株式会社ガーデンが運営する「壱角家」は2026年9月1日から11月30日まで期間限定で『塩壱郎ラーメン』を全国の壱角家店舗(成田空港店・神宮球場店・プレナ幕張店を除く)で販売する。家系ベースのスープに野菜の甘みと背脂を使い、特製しょうが醤をアクセントにした塩ラーメンで、見た目はこってりだが食べるとあっさりの「こっさり」感を打ち出す。同時に、壱角家×油そば総本店の二刀流ハイブリッド店舗では『壱郎油そば』も販売する。
季節の変わり目に新メニューを打ち出すタイミング作りに頭を悩ませる経営者も多いのではないでしょうか。既存ブランドに新しい切り口を加える工夫は、日々の商品開発に通じるヒントになります。

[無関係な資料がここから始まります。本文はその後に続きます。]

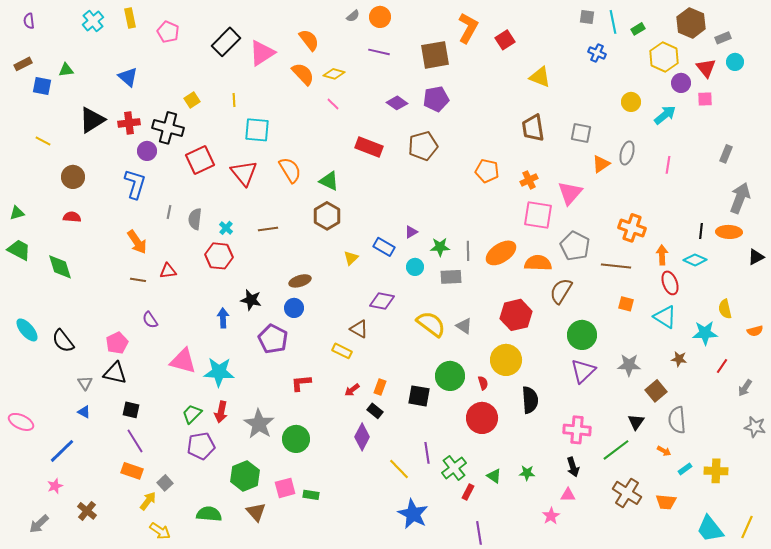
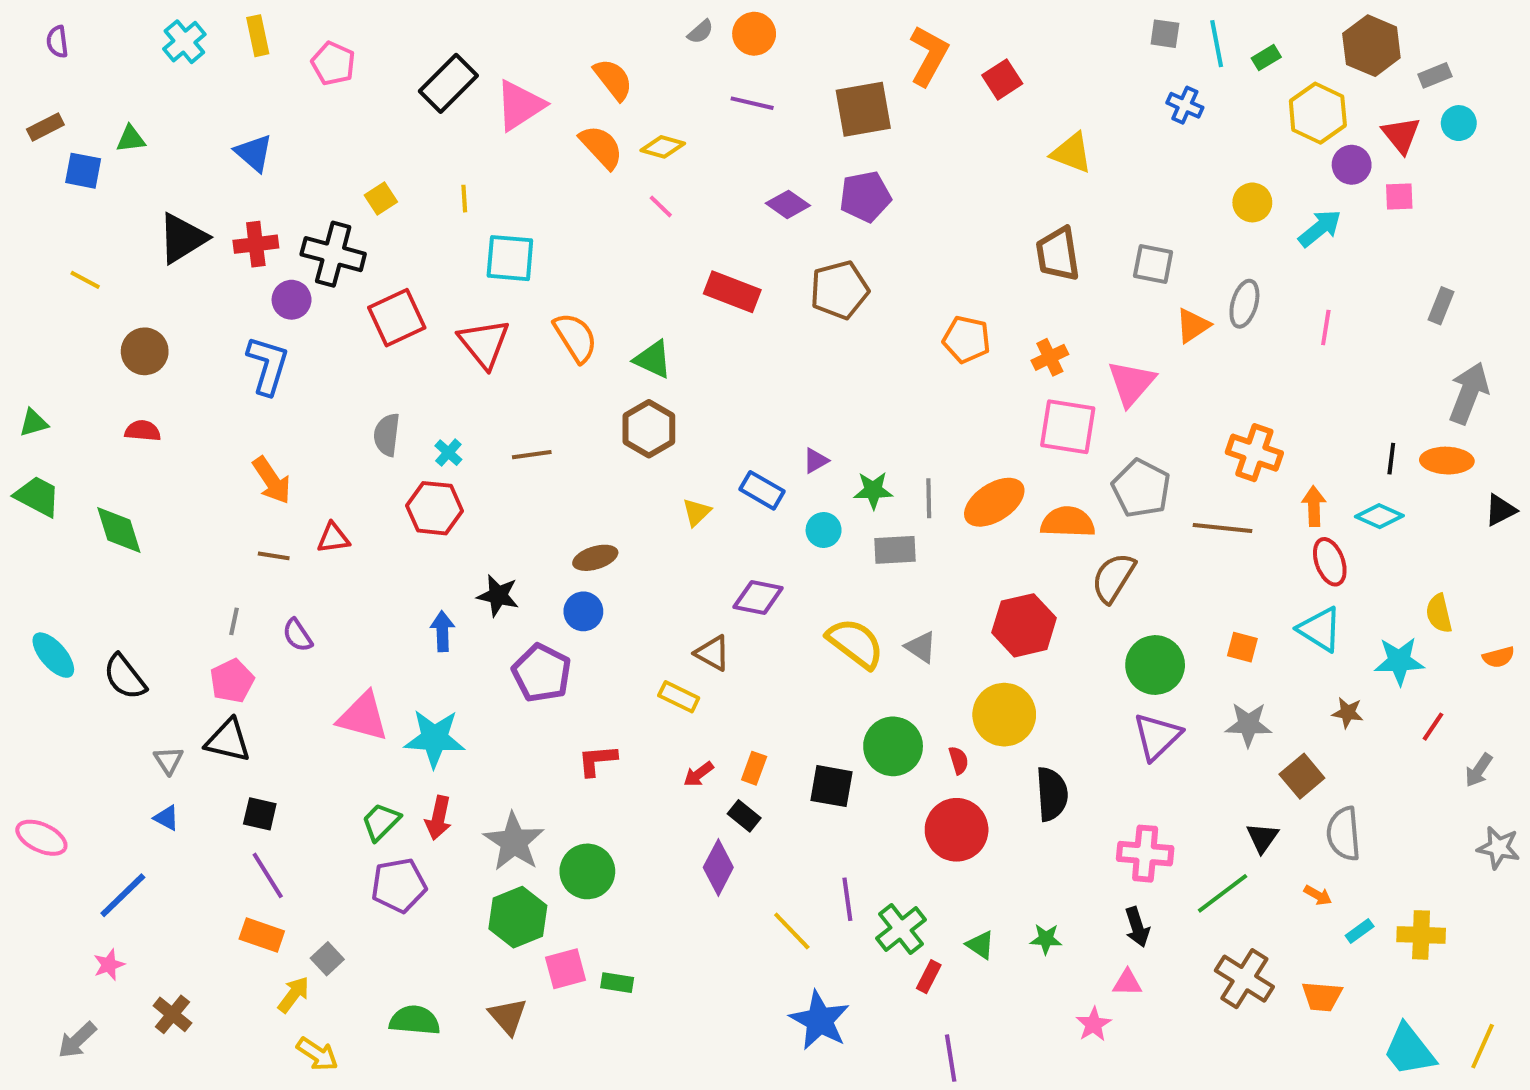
gray line: (169, 212) -> (234, 621), moved
orange square: (626, 304) -> (1242, 647), moved
green hexagon: (245, 476) -> (518, 917), moved

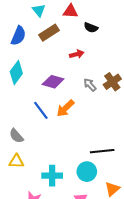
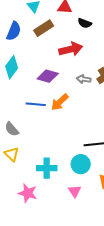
red arrow: (77, 54) -> (71, 49), size x1.6
gray arrow: (90, 85) -> (84, 79), turned -40
blue line: (41, 110) -> (36, 104), turned -48
yellow triangle: (16, 161) -> (12, 154), turned 42

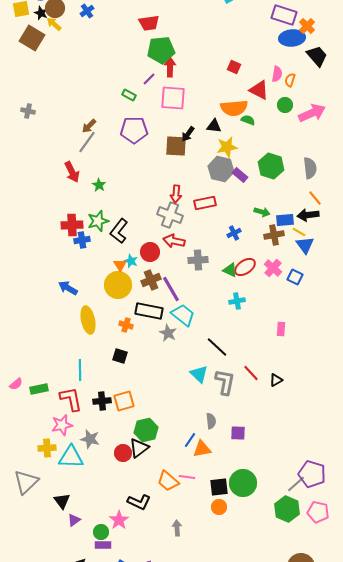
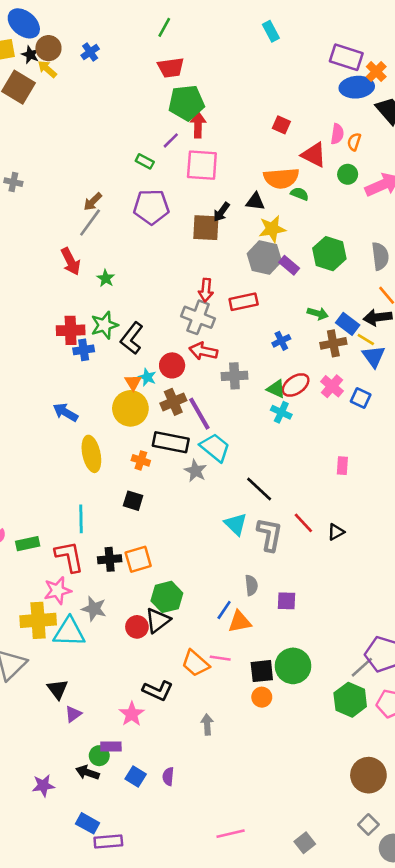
blue rectangle: (285, 220) -> (348, 324), turned 42
cyan cross: (237, 301) -> (281, 412), moved, turned 35
yellow cross: (47, 448) -> (38, 620), size x1.5
green circle: (101, 532) -> (99, 756), moved

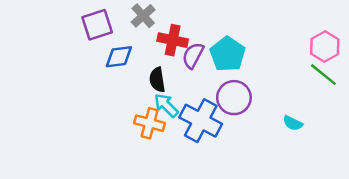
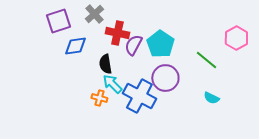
green line: (323, 75) -> (206, 60), moved
orange cross: (150, 123) -> (99, 98), size x0.7

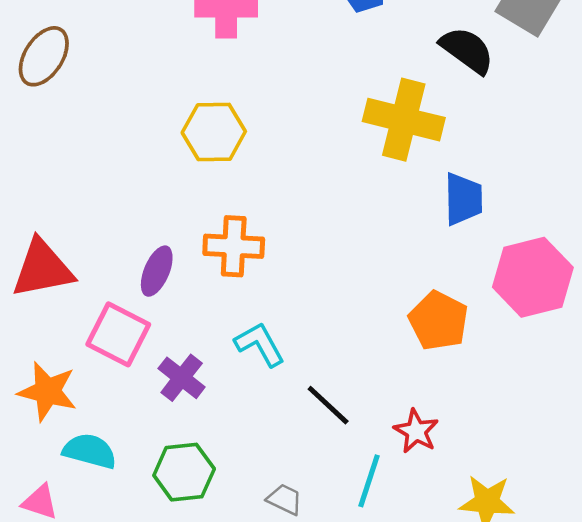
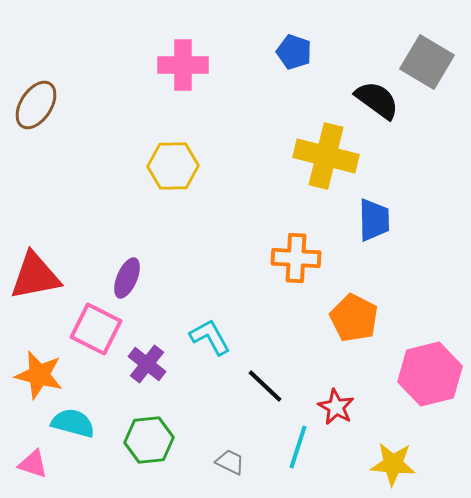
orange cross: (234, 246) -> (296, 258), moved
pink hexagon: (533, 277) -> (430, 374), moved

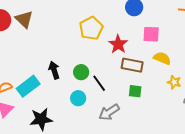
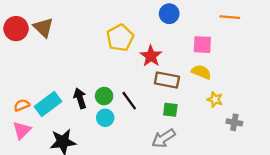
pink square: (151, 34) -> (202, 45), moved
black arrow: (54, 70) -> (80, 98), moved
green circle: (81, 72) -> (104, 96), moved
gray arrow: (109, 112) -> (163, 138), moved

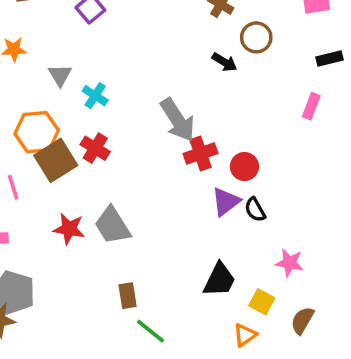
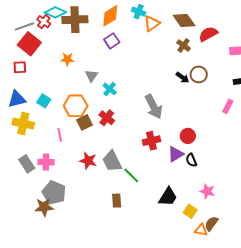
brown circle: (256, 37) -> (199, 74), moved
red cross: (200, 154) -> (151, 141), moved
brown square: (56, 160) -> (84, 122), size x0.7
green line: (151, 331) -> (131, 175), moved
orange triangle: (245, 335) -> (201, 230), moved, turned 40

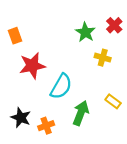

家系ラーメンチェーンが「こってり×あっさり」という一見矛盾する訴求軸で期間限定メニューを展開する動きは、既存客の飽きを防ぎつつ新規客を取り込む戦略の一例と言えます。油そばという人気ジャンルを二刀流店舗で併売する形も、複数業態を掛け合わせた収益機会の作り方として位置づけられます。
期間限定メニューで話題性を作りつつ定番メニューへの回遊を狙う方法や、二刀流・コラボ店舗のように複数ジャンルを一つの店舗で提供する方法など、集客と商品開発を組み合わせるアプローチにはいくつかの道があります。自店の立地や客層に合わせて、期間限定施策の頻度や訴求軸を検討してみるという選択肢もあります。